It is generally accepted that the outcomes of shoulder arthroplasty tend to be better in the hands of surgeons performing high volumes of these cases. In some ways this is similar to the observation that golfers who have hit more balls or anglers who have extensive experience in placing a dry fly in the “sweet spot” will have better outcomes.
However in surgery the volume effect is more multifaceted. High volume surgeons are more likely to have well trained support staff – clinic personnel, operating room nurses and technicians, physical therapists – along with well established pathways to optimize efficiency and safety. They are more likely to have optimal support from representatives of implant companies, to have access to special tools and instruments, to work in medical centers that receive volume discounts on arthroplasty components (resulting in better cost-effectiveness), to conduct clinical research on methods to optimize their outcomes, and to afford and benefit from modern marketing strategies. Finally, high volume surgeons have the ability to select the better candidates for shoulder arthroplasty as well as those patients with better reimbursing health care coverage.
However, as demonstrated by the authors of Distribution of High-Volume Shoulder Arthroplasty Surgeons in the United States: Data from the 2014 Medicare Provider Utilization and Payment Data Release, many patients do not have access to high-volume surgeons as can be seen in their figure reproduced below showing the number of high-volume TSA surgeons by U.S. metropolitan areas. The map identifies the number of high-volume surgeons per estimated number of Medicare beneficiaries and locations of ASES fellowship programs among major metropolitan areas.
Several interesting questions arise:
(1) Because it may be expensive and inconvenient for patients to travel to a high volume surgeon for both the surgery and followup, on what basis can they decide if it is worth it?
(2) All arthroplasty surgeons start out as “low-volume” surgeons; if most arthroplasty cases are directed to high volume surgeons, how does a young surgeon become “high-volume”?
(3) What is a useful definition of a “high volume” surgeon; does the relationship between surgeon volume and patient outcome look like this (more is always better)
or this (after a certain volume, the number of cases matters less)?
(4) Considering the patients living in a community with a young “low volume” surgeon for whom it is impractical to travel a considerable distance to a “high volume” surgeon, by what means can we lessen the effect of low volume on outcome so that neither the patient cared for by the “low volume” surgeon or the low volume surgeons themselves are disadvantaged?
(5) And perhaps most importantly, how much of the “volume effect” is due to solely to volume and how much is due to selection bias determining which patients are treated by low volume surgeons?

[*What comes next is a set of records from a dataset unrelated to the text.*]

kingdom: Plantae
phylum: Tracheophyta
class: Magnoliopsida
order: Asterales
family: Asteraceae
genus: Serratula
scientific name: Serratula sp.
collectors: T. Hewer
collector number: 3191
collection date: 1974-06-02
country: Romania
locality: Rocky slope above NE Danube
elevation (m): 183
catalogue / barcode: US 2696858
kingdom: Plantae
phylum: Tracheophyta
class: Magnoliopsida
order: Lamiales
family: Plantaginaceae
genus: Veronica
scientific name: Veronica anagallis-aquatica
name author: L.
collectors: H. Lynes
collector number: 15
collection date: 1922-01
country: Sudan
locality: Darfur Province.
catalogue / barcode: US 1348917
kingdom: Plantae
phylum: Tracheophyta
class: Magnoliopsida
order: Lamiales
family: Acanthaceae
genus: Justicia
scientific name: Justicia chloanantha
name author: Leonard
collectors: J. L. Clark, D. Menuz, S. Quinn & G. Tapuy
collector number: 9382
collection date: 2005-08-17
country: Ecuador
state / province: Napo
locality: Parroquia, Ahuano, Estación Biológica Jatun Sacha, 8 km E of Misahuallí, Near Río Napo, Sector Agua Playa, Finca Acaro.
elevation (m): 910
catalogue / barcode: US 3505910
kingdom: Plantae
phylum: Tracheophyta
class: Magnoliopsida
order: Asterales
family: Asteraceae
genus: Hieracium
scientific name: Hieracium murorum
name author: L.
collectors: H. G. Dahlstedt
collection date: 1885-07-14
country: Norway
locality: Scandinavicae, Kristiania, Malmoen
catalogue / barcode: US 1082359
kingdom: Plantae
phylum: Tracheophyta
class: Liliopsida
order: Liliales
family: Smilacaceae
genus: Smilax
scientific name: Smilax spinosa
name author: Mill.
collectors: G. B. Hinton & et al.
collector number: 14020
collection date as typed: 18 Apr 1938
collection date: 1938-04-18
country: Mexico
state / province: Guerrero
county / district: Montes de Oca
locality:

Some if these points were explored by the authors of The Effects of Social and Demographic Factors on High-Volume Hospital and Surgeon Care in Shoulder Arthroplasty who sought to evaluate (1) the relationship between hospital and surgeon volumes of shoulder arthroplasty and complication rates and (2) patient demographics/socioeconomic factors that may influence access to high-volume shoulder arthroplasty care. They studied patients older than 40 years who underwent shoulder arthroplasty between 2011 and 2015 that were identified in the New York Statewide Planning and Research Cooperative System database.
7785 patients were included. Based on total annual volume, surgeons were assigned to the lowest 20% of the volume, middle 60% of the volume, or highest 20% of the volume.
Low-volume surgeons accounted for 1,666 procedures, and high-volume surgeons accounted for 1,642 procedures. They compared the practices of low and high volume surgeons.
There were two major findings:
(1) Older, Hispanic/African American, socially deprived, non-privately insured patients were more likely to be treated by low volume facilities and surgeons.
(2) Low-volume facilities and surgeons had higher rates of readmission, urinary tract infection, renal failure, pneumonia, and cellulitis than high volume facilities. Low-volume surgeons had patients with longer hospital lengths of stay.
Comment: This study identifies a selection bias influencing which patients are treated by low and high volume facilities and surgeons. However, the study does not clarify whether the rate of adverse outcomes is due to the differences in characteristics of the patients treated in low or high volume contexts or whether the rate of adverse outcomes is solely a factor of volume.
In order to answer this important question it is necessary to perform a multivariate analysis of the factors potentially associated with adverse outcomes – these factors should not be confined to volume, but rather should also include age, sex, insurance, Charlson comorbidity score and social deprivation index.
Such an analysis may reveal that low and high volume surgeons had relatively more comparable outcomes for patients that were comparable. Stated simply, it doesn’t seem reasonable to compare the outcomes achieved by low-volume surgeons for patients with important risk factors to the outcomes achieved by high-volume surgeons on patients without these risk factors.